The other day I went cycling in the morning with another friend of mine who has recently done The Lightning Process, and found it significantly increased his energy levels. Along the way we stopped at a beach where I had a swim. I’m not a great swimmer as I’ve never been comfortable putting my face under water; even snorkeling causes me to panic over whether I’ll be able to breathe. So I tried swimming “properly” with my face under the water for a few strokes; something that used to cause me great anxiety as a kid. After a minute or so of doing this in shallow water, I stood up and felt so disoriented, I couldn’t walk straight. I felt nauseous for about the next hours, as if I’d been spun around until I felt sick. I thought I was going to throw up.
Now I can’t explain this purely in terms of fight/flight/freeze response.

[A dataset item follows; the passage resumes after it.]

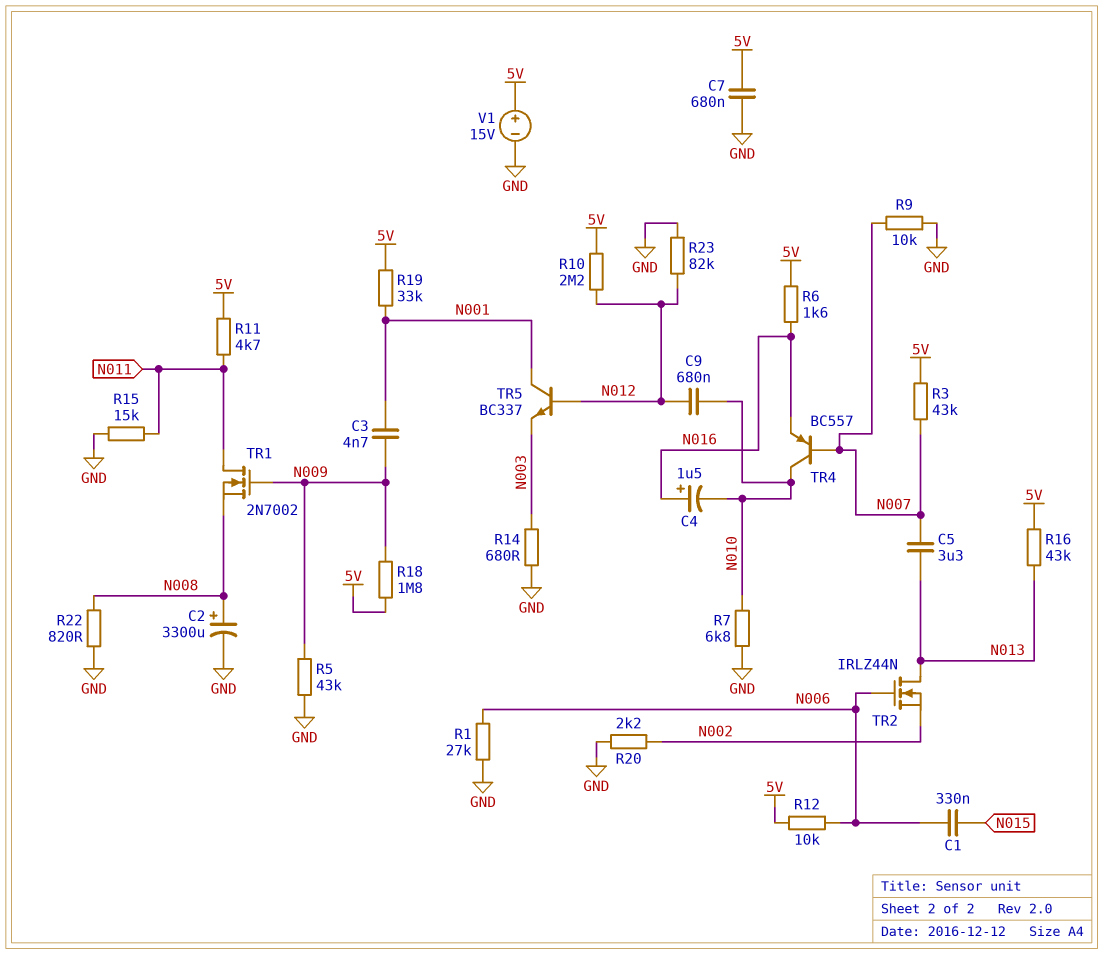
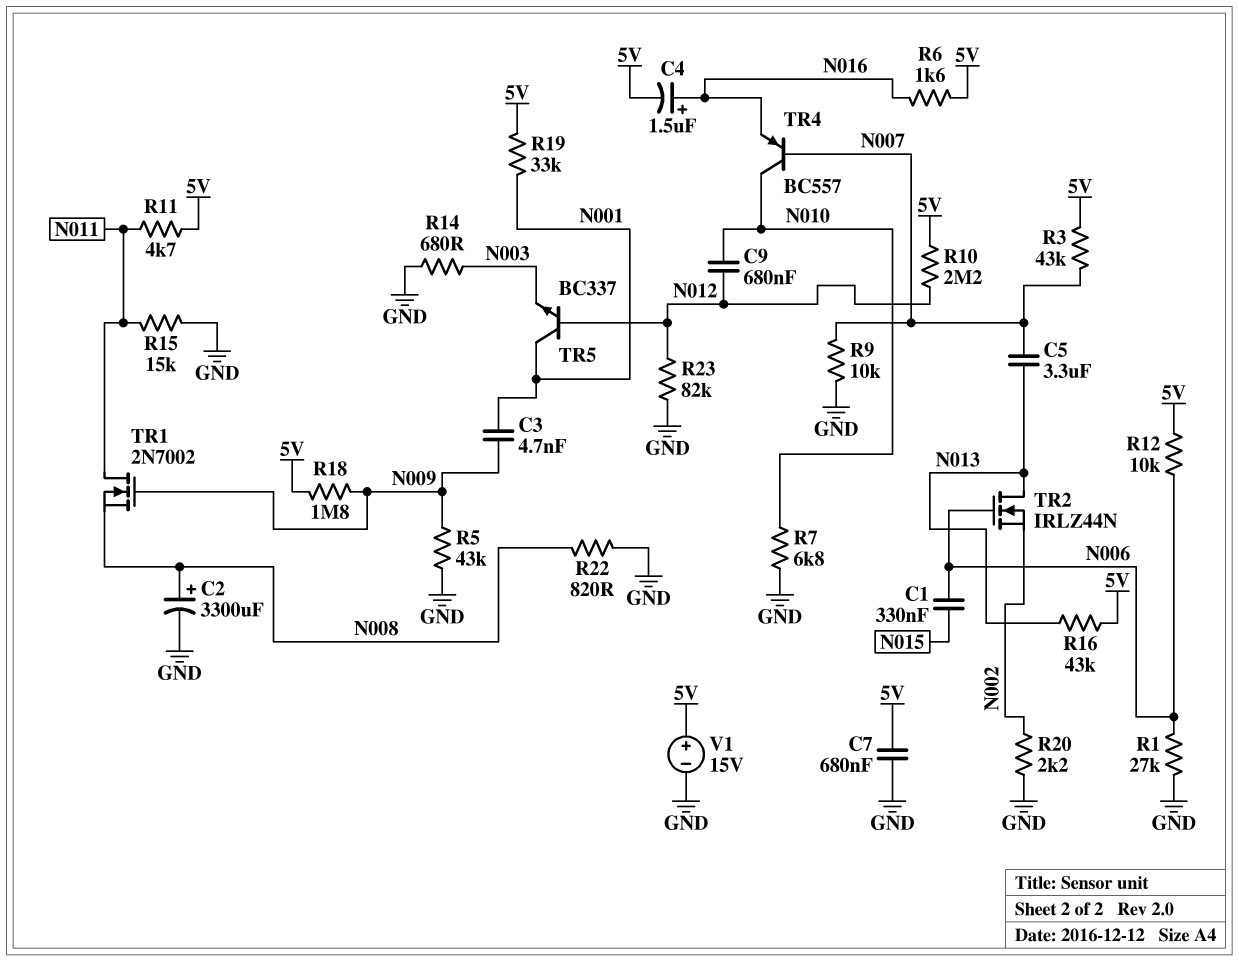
C4: 1.5uF (plus N016, minus N010) -> 1.5uF (plus N016, minus 5V)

Nor have I ever been fully comfortable with Gupta’s explanation of the amygdala triggering flu-like symptoms. I just don’t get how that could happen; it doesn’t have that level of control. But the hypothalamus does; it’s in control of just about everything. When I stuck my head under the water, my best guess is that an oversensitive amygdala triggered an oversensitive hypothalamus leading my body to go all out of wack.
So perhaps Gupta and Mickel are both right, and the amygdala and the hypothalamus are both overstimulated; but while lots of the therapy I’ve been doing has been amygdala focused (like dealing with past trauma), it probably came at the expense of retriggering the hypothalamus. It seems to me that since the physical symptoms are the most distressing, the most important thing is to calm down the hypothalamus; and let the amygdala calm down by itself. Or perhaps Mickel Therapy calms them both down by removing the emotional stimulus.
I’m off into speculation land now, but the main learning for me is to stop doing things that scare me, in my attempts to deal with anxiety by expanding my comfort zone. The one exception to this is stuff that contributes directly to my future career, since financial stress is one thing that contributes to anxiety. I also feel even more committed to finding things that I love to do, and doing more of them, so that my amygdala is only ever sending feel-good signals to the hypothalamus.
If everyone else in the world could just join me in this plan, perhaps we can have world peace without me having to win a beauty contest.